Fremantle ponders expansion options

These are 1) an island design about 1 km offshore and linked by an open spanned bridge to an extension of Rowley Road, north of the Alcoa refinery; and 2) a partially land-backed facility located just south of Alcoa that would include reclamation of the foreshore and an island component with a freight link via Anketell Road.

Both options are smaller than those previously proposed, with a final annual capacity of 1.4m containers, compared with 2.1m. Each is estimated to cost A$1.3bn, including new road and rail links.

According to State Planning and Infrastructure Minister Alannah MacTiernan, additional berths will be needed to handle the overflow container trade when Fremantle’s Inner Harbour reached optimal capacity. “This is a project of immense economic importance to Western Australia, ensuring that our trade needs continue to be met,” she said.

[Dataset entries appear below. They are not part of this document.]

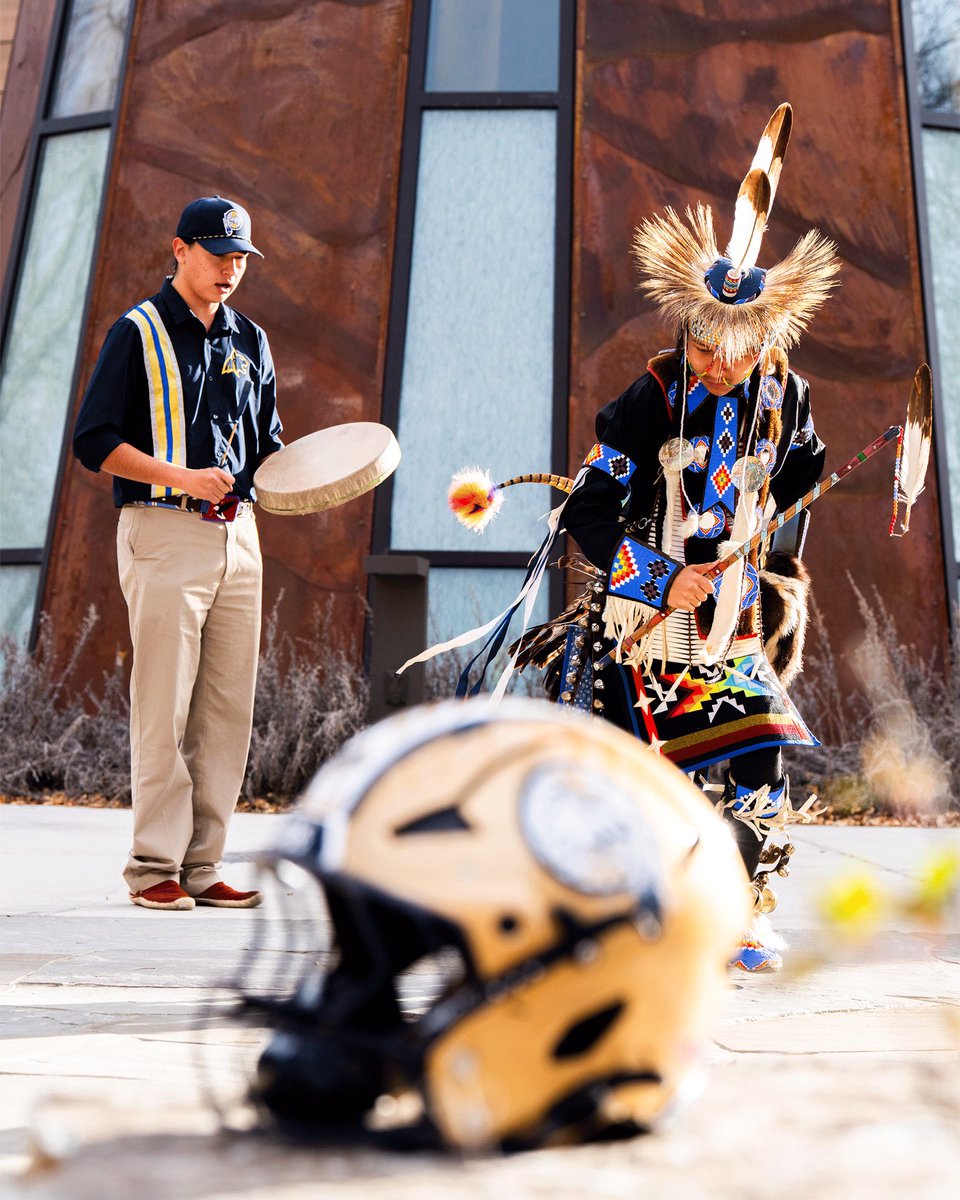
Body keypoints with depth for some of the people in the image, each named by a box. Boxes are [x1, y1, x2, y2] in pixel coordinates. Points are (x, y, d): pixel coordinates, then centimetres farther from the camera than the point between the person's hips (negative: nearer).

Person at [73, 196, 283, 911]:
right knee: (165, 708, -5)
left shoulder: (251, 341, 19)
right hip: (164, 535, -5)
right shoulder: (139, 333, 1)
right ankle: (154, 867, 6)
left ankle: (202, 866, 13)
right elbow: (94, 441, -5)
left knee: (229, 709, 4)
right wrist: (184, 477, -16)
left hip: (239, 536, 6)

Container trade at Fremantle has grown by almost 10% annually since the early 1990s and the average size of container ships has increased by about 65% over the past decade. Kwinana was selected as the location for overflow container and general cargo berths following more than 50 technical and planning studies over two decades. The new facilities need to be on the metropolitan coast, as 90% of the State’s container trade travels within 50 km of Fremantle itself.

“The selected options will now be subject to very detailed environmental, planning and economic studies in a full statutory planning and environmental approvals process,” Ms MacTiernan said. “We anticipate that the statutory approvals phase will take about two years, after which one of the options will be chosen. Community consultation, which has been underway since 2003, will continue to be an important part of these approvals processes.”

The overflow facilities are expected to come into their own once Fremantle’s Inner Harbour reaches capacity around 2015. In the meantime, another important initiative is the deepening of the Inner Harbour to cater for larger container ships. By 2020, almost two-thirds of container ships in Australian trade are expected to exceed 12.5 m in draught.

Major shipping lines have rated deepening of the Inner Harbour as one of the most important issues affecting the port, according to CEO Kerry Sanderson. Fremantle Ports is planning to deepen the channel to the Inner Harbour and container Berths 4 to 10 on North Quay. Fill from Inner Harbour deepening would be used to create additional land at Rous Head for port-related use, as set out in the Inner Harbour Port Development Plan.